Kaleagasi is the author of From Single Market to Monetary Union (1995), The Roadmap to Europe (2003), European Galaxy and the Turkish Star (2007), Future of Europe, Questions of the Youth (2010), Planet G20 (2012), and Planet G20 II (2015). He is also the co-author of Towards a New Europe (1993), Les Défis de l'Elargissement de l'Union Européenne (1994), La Turquie en Mouvement (1995), and La République Laique Turque (2003).

In 2013, the German Marshall Fund published Kaleagasi's article "Avoiding a Shrinking EU in an Expanding Planet". In this piece, he establishes four scenarios for the European Union's future: Europa Mercatus (single-market integration), Europa Nostrum (political integration), Europa Progressio (differentiated integration), and Europa Et Cetera (stagnation).

==Media==
Kaleagasi is a regular commentator for Radikal, Finans Dunyasi, Anadolu Finans, and Bloomberg HT. He has appeared as a guest analyzing economic and political issues related to Turkey, the European Union, and global politics on European Voice, France 3, France 24, Bloomberg HT, Sky TV, and Le Monde.

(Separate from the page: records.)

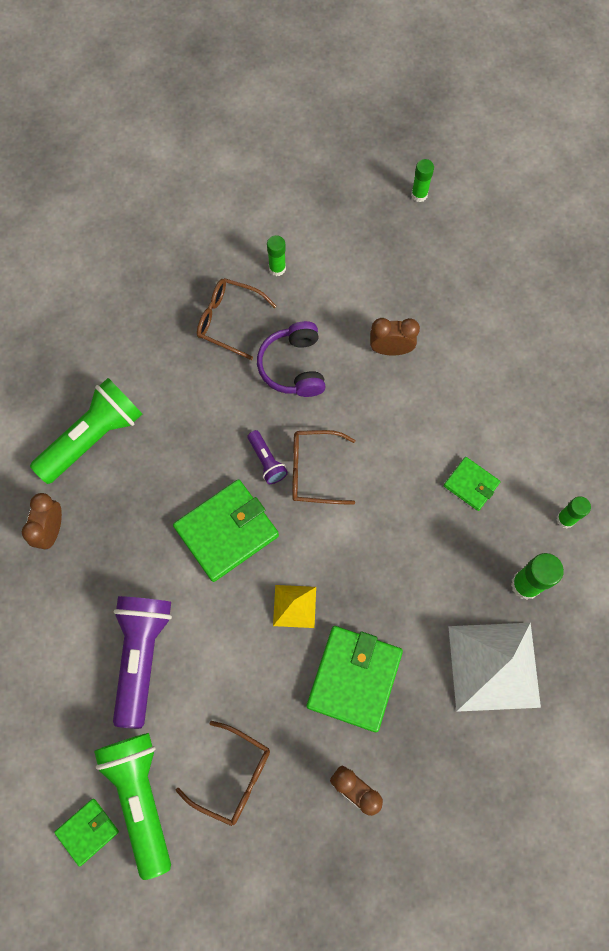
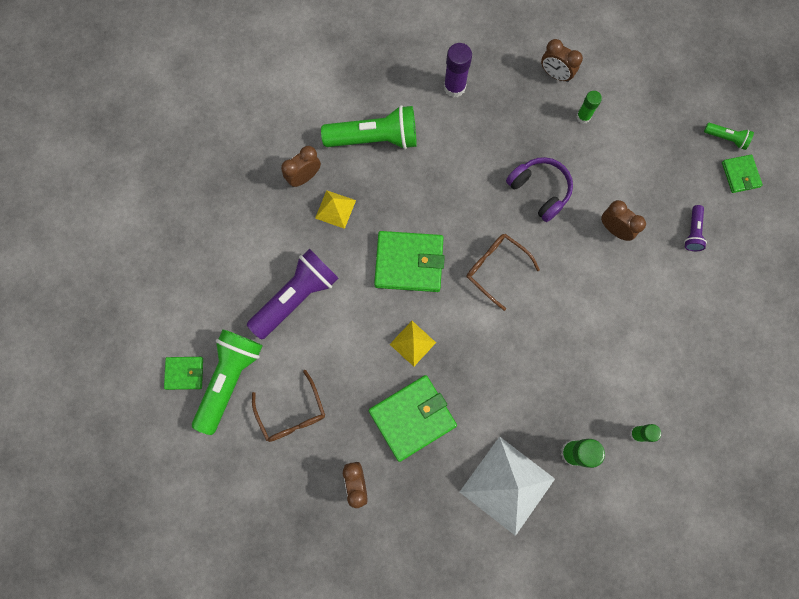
camera: 40 degrees right, 5 degrees up
brown glasses [197,278,276,360] -> none
purple flashlight [248,430,288,484] -> purple flashlight moved to [684,205,707,251]
purple headphones [257,321,325,397] -> purple headphones turned 105 degrees clockwise [506,157,573,222]
green glue stick [411,159,434,202] -> green flashlight [704,123,754,150]
green wallet [444,457,500,511] -> green wallet moved to [722,154,763,193]
none -> yellow pyramid [315,190,356,229]
none -> purple glue stick [444,43,472,98]
none -> brown clock [541,39,583,82]

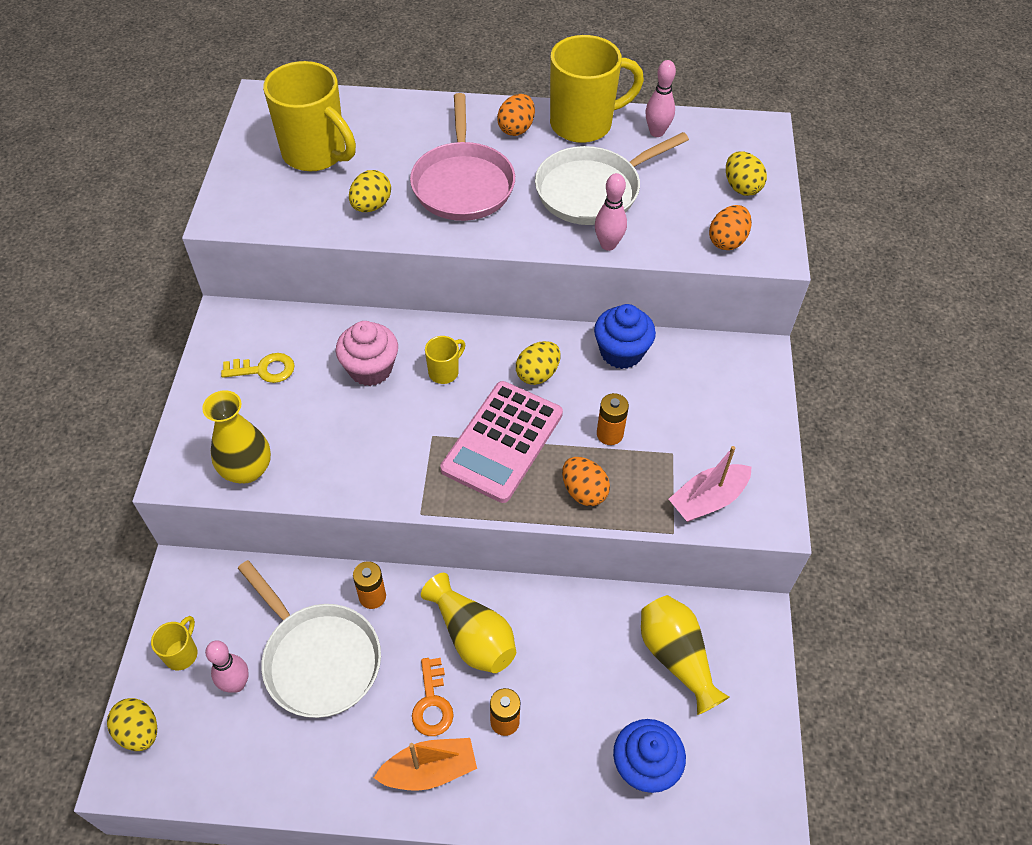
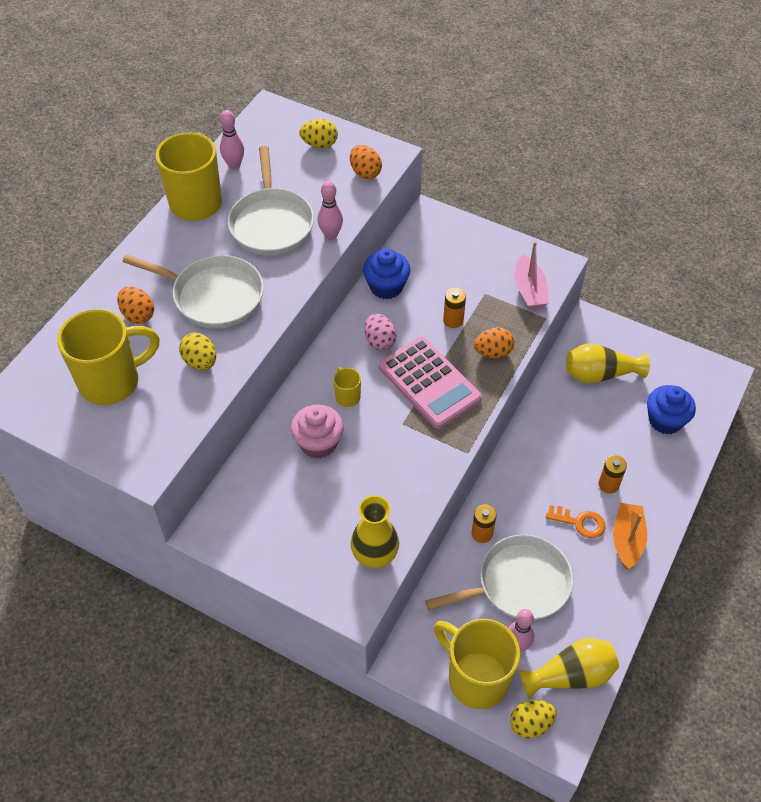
camera: 65 degrees left, 0 degrees up
yellow mug [151,616,198,670] -> yellow mug [434,619,520,709], size x2.22
yellow key [221,353,295,383] -> none
pink pan [410,93,515,221] -> white pan [122,254,264,329]
yellow vase [421,573,516,673] -> yellow vase moved to [519,638,619,699]
orange egg [497,94,535,136] -> orange egg moved to [117,286,154,324]
yellow egg [516,341,560,385] -> pink egg [365,313,396,351]

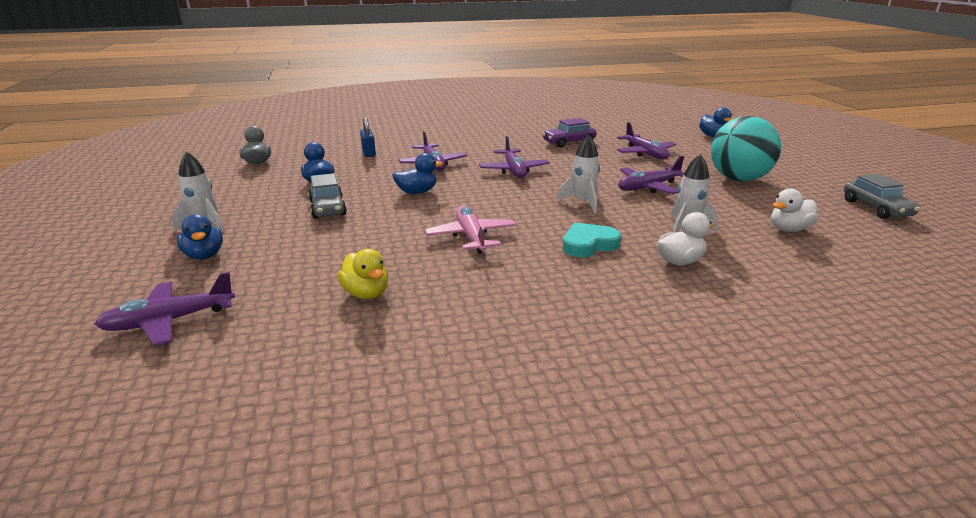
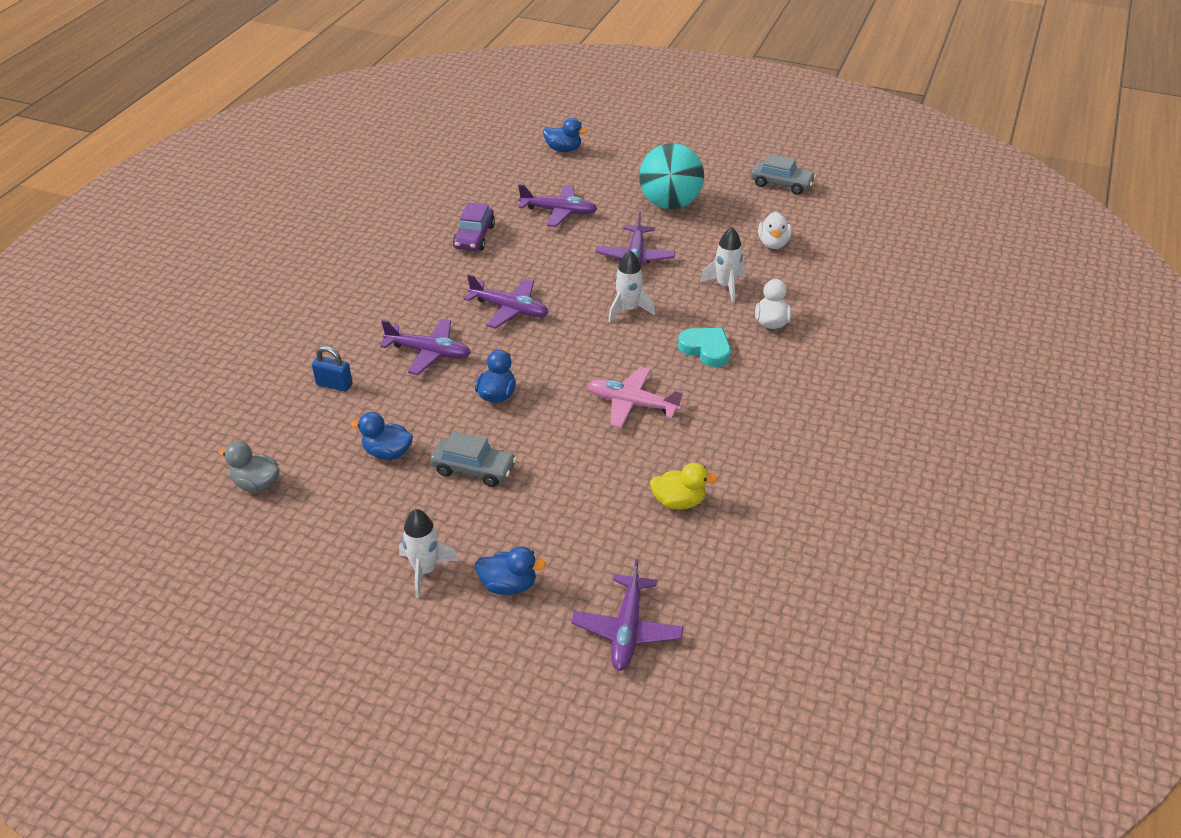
camera: 55 degrees left, 15 degrees up
turquoise heart [563,223,621,257] -> turquoise heart turned 120 degrees clockwise [678,328,731,367]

On 2 December 2016, he was featured in Taha Akyol's talk show on CNN Turk, one of the most widely viewed programmes in the country. In this segment, Kaleagasi discussed the state of world affairs with Taha Akyol and Prof. Serhat Guvenc. This included the outcome of the US elections 2016, the European Union's future stability, and the impact of increasing technological progress such as big data and artificial intelligence.